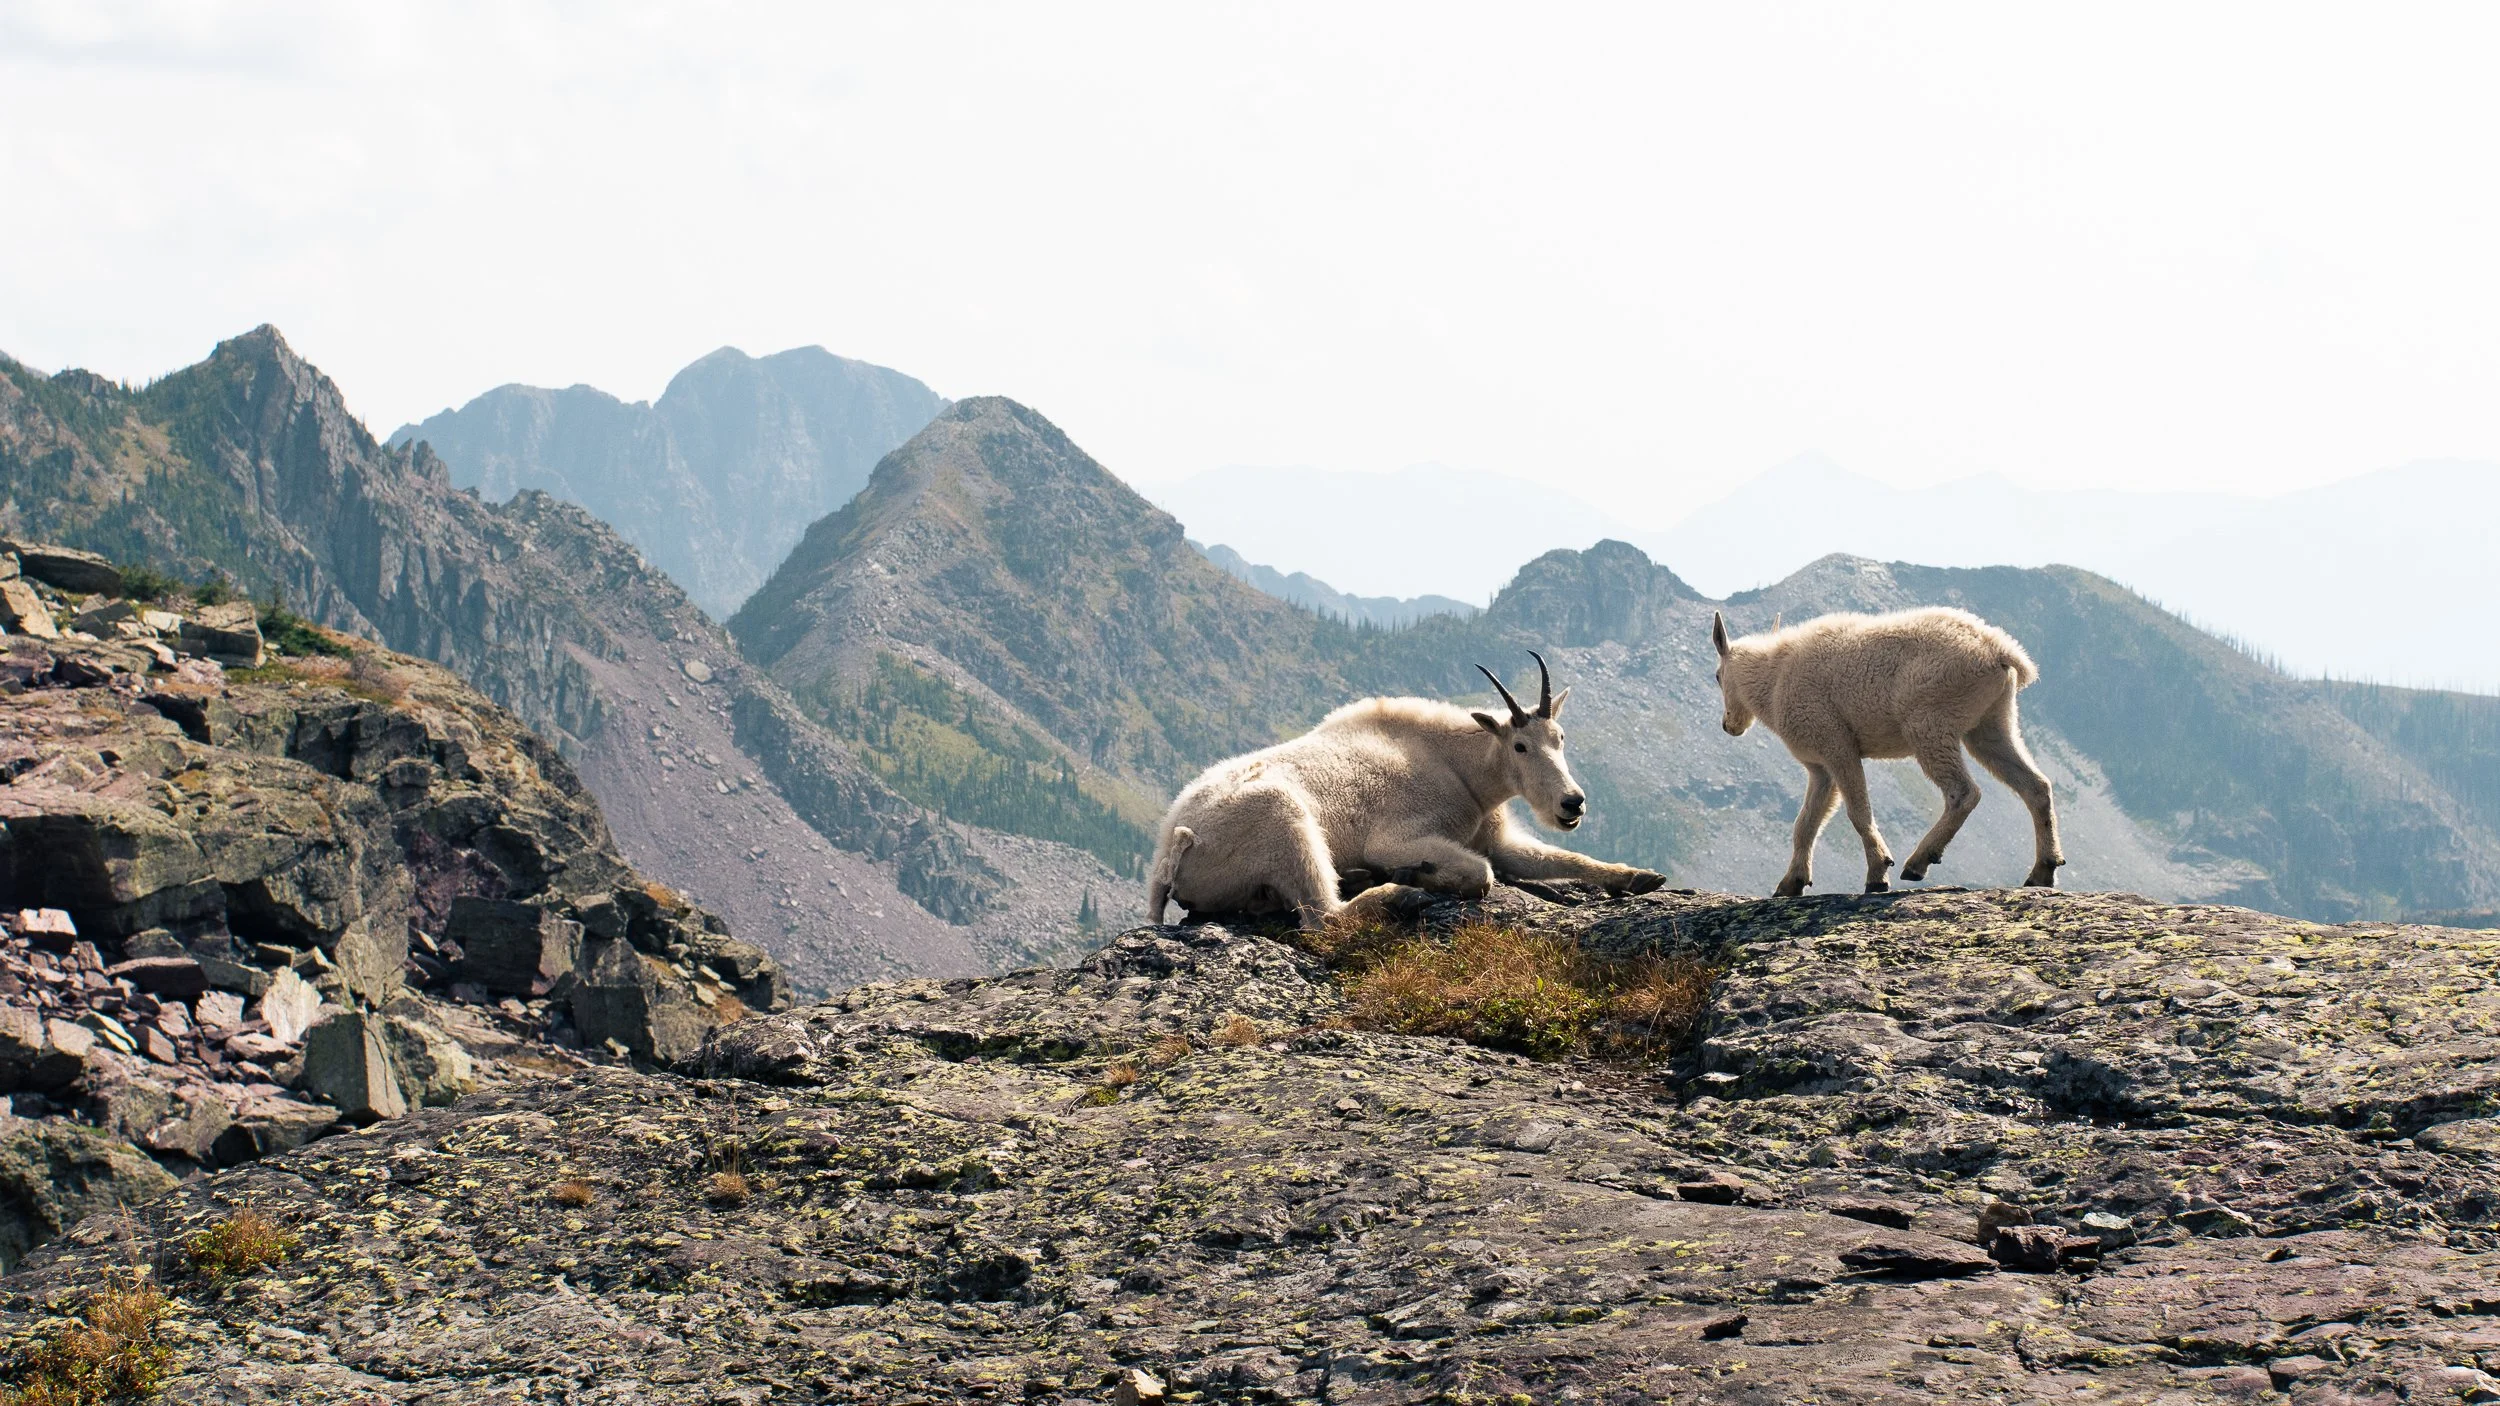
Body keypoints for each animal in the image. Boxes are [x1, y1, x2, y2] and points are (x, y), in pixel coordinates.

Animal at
==
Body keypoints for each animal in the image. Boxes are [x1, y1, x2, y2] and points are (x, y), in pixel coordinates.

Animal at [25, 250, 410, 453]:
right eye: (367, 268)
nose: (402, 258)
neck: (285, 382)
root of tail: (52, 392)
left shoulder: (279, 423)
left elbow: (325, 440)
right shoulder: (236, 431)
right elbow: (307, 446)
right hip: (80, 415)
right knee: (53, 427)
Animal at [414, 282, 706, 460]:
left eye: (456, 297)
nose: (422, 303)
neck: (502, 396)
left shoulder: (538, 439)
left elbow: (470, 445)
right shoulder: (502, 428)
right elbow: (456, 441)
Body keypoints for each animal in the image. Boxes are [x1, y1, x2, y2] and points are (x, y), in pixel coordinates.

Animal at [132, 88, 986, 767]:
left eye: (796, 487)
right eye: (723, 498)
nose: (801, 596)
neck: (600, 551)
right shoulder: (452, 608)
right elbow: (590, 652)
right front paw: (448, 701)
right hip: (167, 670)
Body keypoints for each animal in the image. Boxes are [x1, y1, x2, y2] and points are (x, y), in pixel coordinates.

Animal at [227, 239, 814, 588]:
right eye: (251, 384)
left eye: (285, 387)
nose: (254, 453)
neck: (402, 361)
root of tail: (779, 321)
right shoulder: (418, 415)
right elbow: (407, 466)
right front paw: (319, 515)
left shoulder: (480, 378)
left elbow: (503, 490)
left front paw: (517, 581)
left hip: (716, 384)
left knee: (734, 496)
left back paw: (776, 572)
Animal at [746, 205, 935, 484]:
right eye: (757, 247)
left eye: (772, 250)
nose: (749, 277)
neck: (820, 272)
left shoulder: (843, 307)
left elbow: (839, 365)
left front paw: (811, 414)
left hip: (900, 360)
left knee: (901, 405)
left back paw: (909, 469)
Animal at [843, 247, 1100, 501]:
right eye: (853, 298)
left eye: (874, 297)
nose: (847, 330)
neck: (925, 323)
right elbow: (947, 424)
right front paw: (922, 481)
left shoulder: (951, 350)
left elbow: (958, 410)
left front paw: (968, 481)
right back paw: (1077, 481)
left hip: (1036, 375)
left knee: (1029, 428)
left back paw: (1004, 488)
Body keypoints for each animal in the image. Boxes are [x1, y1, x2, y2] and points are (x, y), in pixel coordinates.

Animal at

#### [WHAT YOU ARE ASKED TO DO]
Only lines holding the word "front" are wanted; list them all from the material.

#### [EXPECTED ANSWER]
right front paw: (448, 701)
right front paw: (319, 515)
left front paw: (517, 581)
left front paw: (811, 414)
right front paw: (922, 481)
left front paw: (968, 481)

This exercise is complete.